La montagne
(d’après l’exposition Paola De Pietri à la galerie du château d’eau/ mai 2016 )
Je n’aime ni le froid, ni la montagne.
Je n’ai toujours pas compris pourquoi je l’ai abandonnée dans cette chambre de l’hôtel de la Poste à Grenoble.
Je l’ai laissée là, endormie et nue.
Depuis ces deux jours que je marche vers les hauteurs, je ne vois que sa nudité, je ne pense qu’à sa nudité.
La neige n’a pas complètement disparu dans ce printemps tardif, ne découvrant qu’une nature aride, blafarde.
Tout à l’identique de moi qui me sens comme un soldat au combat, à la chasse aux souvenirs.
L’heureux hasard, cette montagne que je gravis, n’a pas de versant à pic, presque une montagne à vache.
Les roches par endroit laissent entrevoir des ouvertures obscures.
Il m’arrive de m’y reposer auprès de l’une d’entre-elles et je me revois la tête posée sur son sexe.
Pourquoi avoir fui vers la montagne ?
Prendre de la hauteur, idée simpliste sans doute, mais je ne veux pas de cet isolement, de ce silence interrompu que de cris de rapaces.
Face à moi des blocs de rochers, déstabilisés, éparpillés, fendus de toutes parts.
Spectacle chaotique, images de destruction
– ce que je vis c’est cela, une destruction, un chamboulement non contrôlé.
Je quitte ma position assise pour reprendre la marche.,
L’horizon est bouché, les nuages forment un rideau de brouillard.
Je suis réellement seul, aucun randonneur, ni de berger en repérage de pacages.
Comment ai-je pu par mon départ déclencher un tel séisme,
une guerre atomique ?
Est-ce que je pensais vraiment vouloir vivre seul en la quittant, deux nuits déjà passées à la belle étoile, et un repos très fragmentaire de quelques heures.
L’aube me griffe comme ces entailles des pierres.

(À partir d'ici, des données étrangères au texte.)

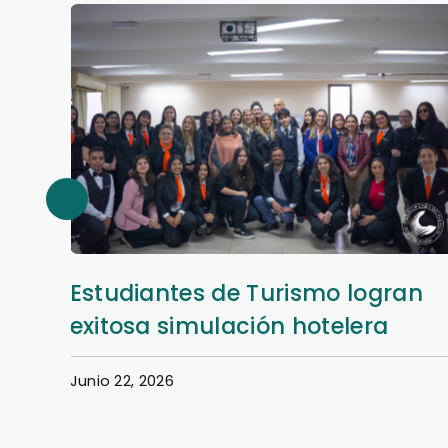
an
Así se vivió la Semana Hotelera
en la Filial San Lorenzo
Junio 22, 2026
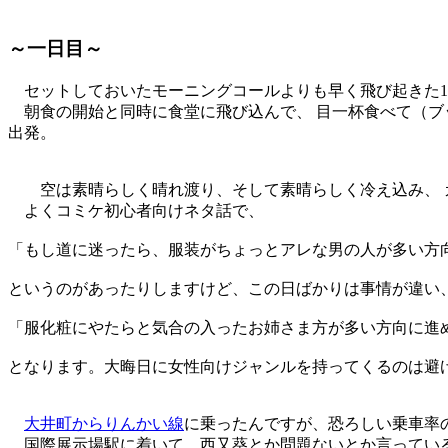
～一日目～
セットしておいたモーニングコールよりも早く飛び起きた1
朝食の開始と同時に食堂に飛び込んで、 目一杯食べて（ブッ
出発。
空は素晴らしく晴れ渡り、そして素晴らしく冷え込み、 
よくコミケ初心者向けネタ話で、
「もし道に迷ったら、服装がちょっとアレな男の人が多い方
というのがあったりしますけど、この日ばかりは事情が違い
「服化粧にやたらと気合の入ったお姉さま方が多い方向に進
となります。大晦日に女性向けジャンルを持ってくるのは避
大井町からりんかい線
に乗ったんですが、恐ろしい乗車率
国際展示場駅に着いて、西又葵とか問題ないとか言ってい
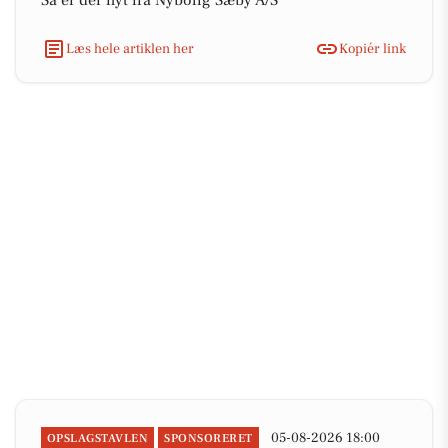
Så er der nyt fra Nybolig Sæby A/S
Læs hele artiklen her
Kopiér link
05-08-2026 18:00
OPSLAGSTAVLEN
SPONSORERET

Son fantôme me hante, m’assaille, me défigure, elle se venge de moi avec une férocité guerrière.
Jamais je n’aurais pu, un seul moment penser à l’hostilité que peut offrir la nature.
Je ne veux pas, je ne veux pas redescendre,
je cherche à aller plus haut, mes forces faiblissent, j’ai soif, j’ai faim.

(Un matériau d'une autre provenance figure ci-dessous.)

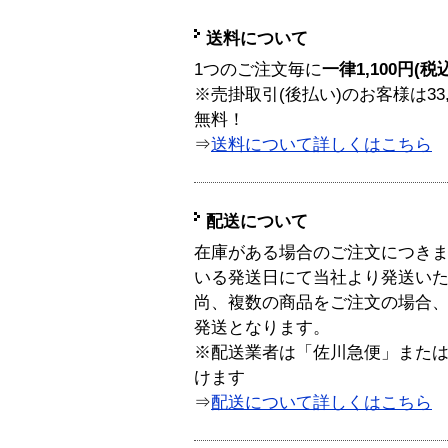
送料について
1つのご注文毎に
一律1,100円(税
※売掛取引(後払い)のお客様は33
無料！
⇒
送料について詳しくはこちら
配送について
在庫がある場合のご注文につき
いる発送日にて当社より発送い
尚、複数の商品をご注文の場合
発送となります。
※配送業者は「佐川急便」また
けます
⇒
配送について詳しくはこちら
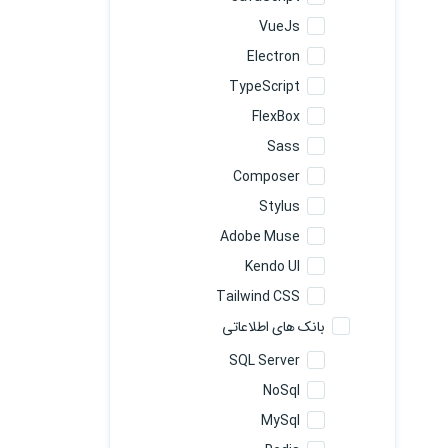
VueJs
Electron
TypeScript
FlexBox
Sass
Composer
Stylus
Adobe Muse
Kendo UI
Tailwind CSS
بانک های اطلاعاتی
SQL Server
NoSql
MySql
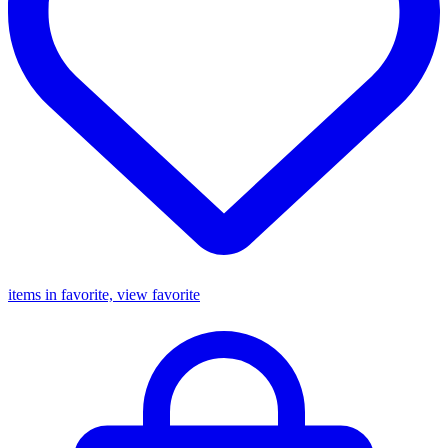
items in favorite, view favorite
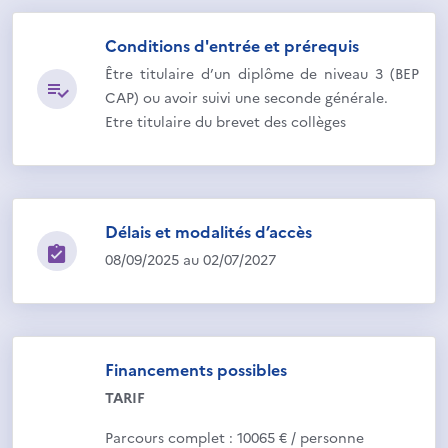
Conditions d'entrée et prérequis
Être titulaire d’un diplôme de niveau 3 (BEP
CAP) ou avoir suivi une seconde générale.
Etre titulaire du brevet des collèges
Délais et modalités d’accès
08/09/2025 au 02/07/2027
Financements possibles
TARIF
Parcours complet : 10065 € / personne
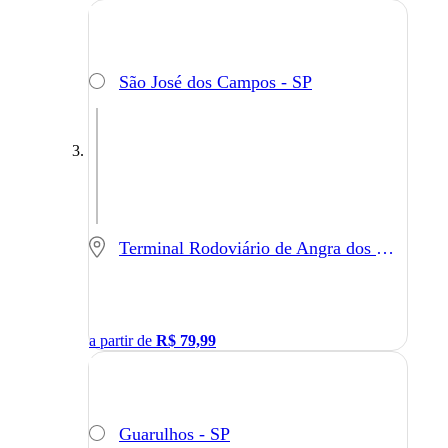
São José dos Campos - SP
Terminal Rodoviário de Angra dos Reis - Angra dos Reis - RJ
a partir de
R$
79,99
Guarulhos - SP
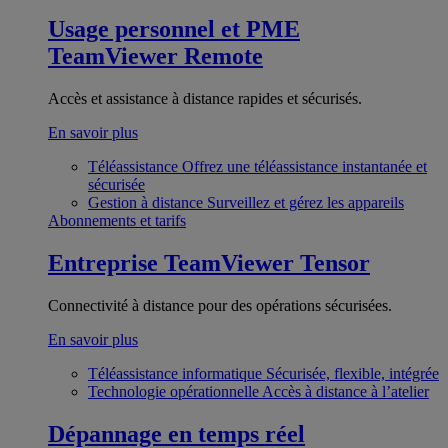
Usage personnel et PME
TeamViewer Remote
Accès et assistance à distance rapides et sécurisés.
En savoir plus
Téléassistance
Offrez une téléassistance instantanée et
sécurisée
Gestion à distance
Surveillez et gérez les appareils
Abonnements et tarifs
Entreprise
TeamViewer Tensor
Connectivité à distance pour des opérations sécurisées.
En savoir plus
Téléassistance informatique
Sécurisée, flexible, intégrée
Technologie opérationnelle
Accès à distance à l’atelier
Dépannage en temps réel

Je me sens zombie, j’ai perdu ma qualité d’être humain, je mâchonne des herbes que j’arrache du sol, une nouvelle nuit va venir, et si je ne croise personne, je vais mourir dans une de ces grottes vides, même pas un terrier à lapin.
Quel Dieu a pu imaginer un décor pareil ?
Je voudrais m’arracher la tête des épaules et la balancer contre les rochers,
Provoquer un éboulis pour m’enfouir sous ces cailloux projetés jusqu’au pied de son lit.
Où est-elle, que fait-elle ?
Mais pourquoi ne pas avoir fait marche arrière pour la retrouver.
Cette dernière nuit avec-elle, nos ébats si fougueusement amoureux ?
Je prends conscience de ce qu’est d’être chaotique comme cet environnement.
Je suis sans le savoir, trop soupe au lait, d’humeur toujours changeante pour un oui, pour un non, infidèle et jaloux.
Comment pouvait-elle m’aimer.
Comment aimer cet amas de minéraux irrationnel ?
Je dois m’enfuir, m’enfoncer au creux de la terre, choisir la plus petite béance pour la pénétrer et ne jamais revenir, le « retour in utero ».
Ne plus rien maîtriser, plus d’action, dormir jusqu’à mon dernier souffle.